In the third quarter, turnover rose by three percent to 8.66 billion dollars.
Two percentage points of this was due to price increases, the rest to acquisitions.
Adjusted net profit climbed by five percent to 1.99 billion dollars.
With earnings per share of 4.21 dollars, Linde exceeded its own forecasts as well as analysts' expectations, which averaged 4.18 dollars according to LSEG data.
CEO Sanjiv Lamba attributed this to further cost reductions, among other things. "Despite stagnating industrial activity, Linde employees have once again shown resilient results." However, a rapid recovery of the economy is not to be expected.
Linde therefore limited its profit expectations for the year as a whole:
Earnings per share would be between 16.35 and 16.45 dollars. Previously, Linde had given a range of 16.30 to 16.50 dollars - that would be an increase of five to six percent. In the fourth quarter, 4.10 to 4.20 dollars are expected.

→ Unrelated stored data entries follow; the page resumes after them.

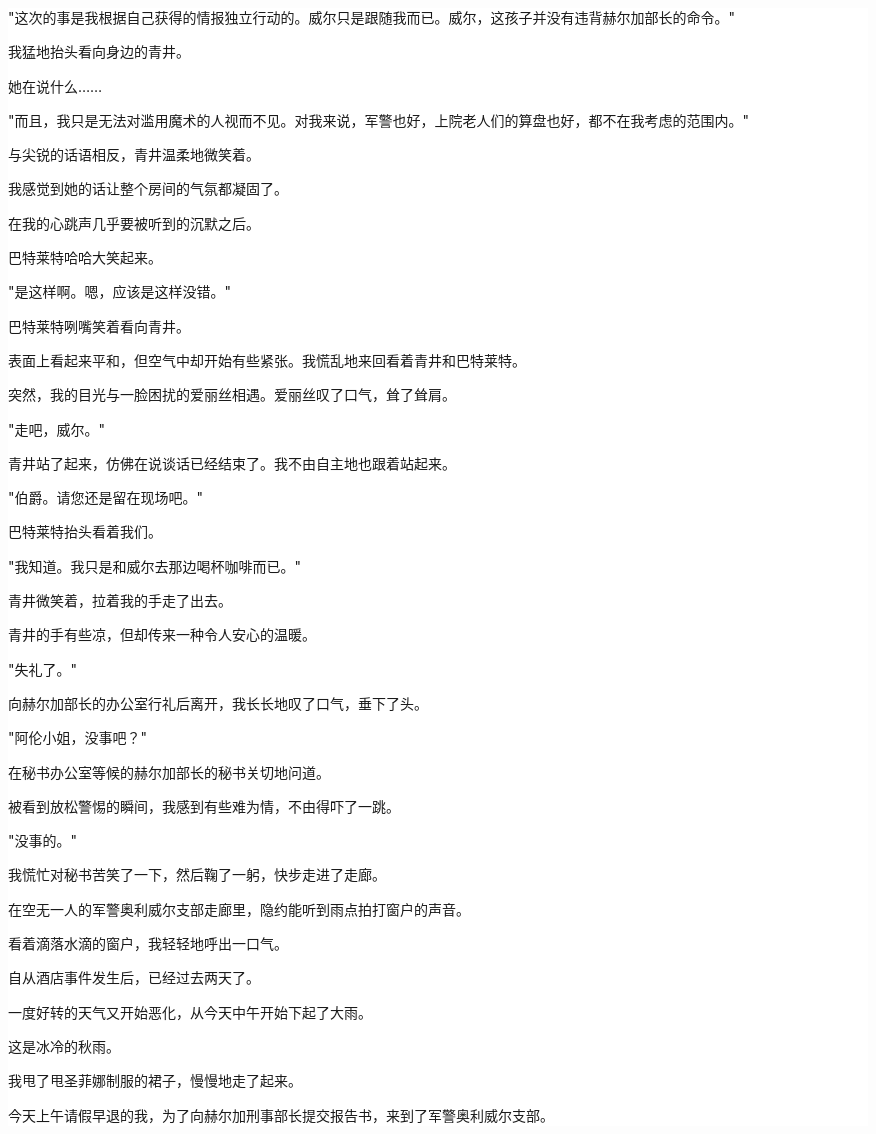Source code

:"这次的事是我根据自己获得的情报独立行动的。威尔只是跟随我而已。威尔，这孩子并没有违背赫尔加部长的命令。"

我猛地抬头看向身边的青井。

她在说什么……

"而且，我只是无法对滥用魔术的人视而不见。对我来说，军警也好，上院老人们的算盘也好，都不在我考虑的范围内。"

与尖锐的话语相反，青井温柔地微笑着。

我感觉到她的话让整个房间的气氛都凝固了。

在我的心跳声几乎要被听到的沉默之后。

巴特莱特哈哈大笑起来。

"是这样啊。嗯，应该是这样没错。"

巴特莱特咧嘴笑着看向青井。

表面上看起来平和，但空气中却开始有些紧张。我慌乱地来回看着青井和巴特莱特。

突然，我的目光与一脸困扰的爱丽丝相遇。爱丽丝叹了口气，耸了耸肩。

"走吧，威尔。"

青井站了起来，仿佛在说谈话已经结束了。我不由自主地也跟着站起来。

"伯爵。请您还是留在现场吧。"

巴特莱特抬头看着我们。

"我知道。我只是和威尔去那边喝杯咖啡而已。"

青井微笑着，拉着我的手走了出去。

青井的手有些凉，但却传来一种令人安心的温暖。


"失礼了。"

向赫尔加部长的办公室行礼后离开，我长长地叹了口气，垂下了头。

"阿伦小姐，没事吧？"

在秘书办公室等候的赫尔加部长的秘书关切地问道。

被看到放松警惕的瞬间，我感到有些难为情，不由得吓了一跳。

"没事的。"

我慌忙对秘书苦笑了一下，然后鞠了一躬，快步走进了走廊。

在空无一人的军警奥利威尔支部走廊里，隐约能听到雨点拍打窗户的声音。

看着滴落水滴的窗户，我轻轻地呼出一口气。

自从酒店事件发生后，已经过去两天了。

一度好转的天气又开始恶化，从今天中午开始下起了大雨。

这是冰冷的秋雨。

我甩了甩圣菲娜制服的裙子，慢慢地走了起来。

今天上午请假早退的我，为了向赫尔加刑事部长提交报告书，来到了军警奥利威尔支部。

The Group is sticking to its investment plans of 5.0 to 5.5 billion dollars for this year.
The best performance in the third quarter was in the Americas region, where demand in the electronics, manufacturing and metal and mining markets increased and prices rose by three percent.
In Europe, Africa and the Middle East, price increases were unable to compensate for lower sales, with only acquisitions lifting turnover by three percent.
Unlike in America and Asia, however, the return on sales in the region rose sharply, probably due to currency effects.
Linde Engineering, the plant engineering division based in Germany, recorded a 15 percent drop in sales to 519 million dollars, with an operating profit of 101 million dollars.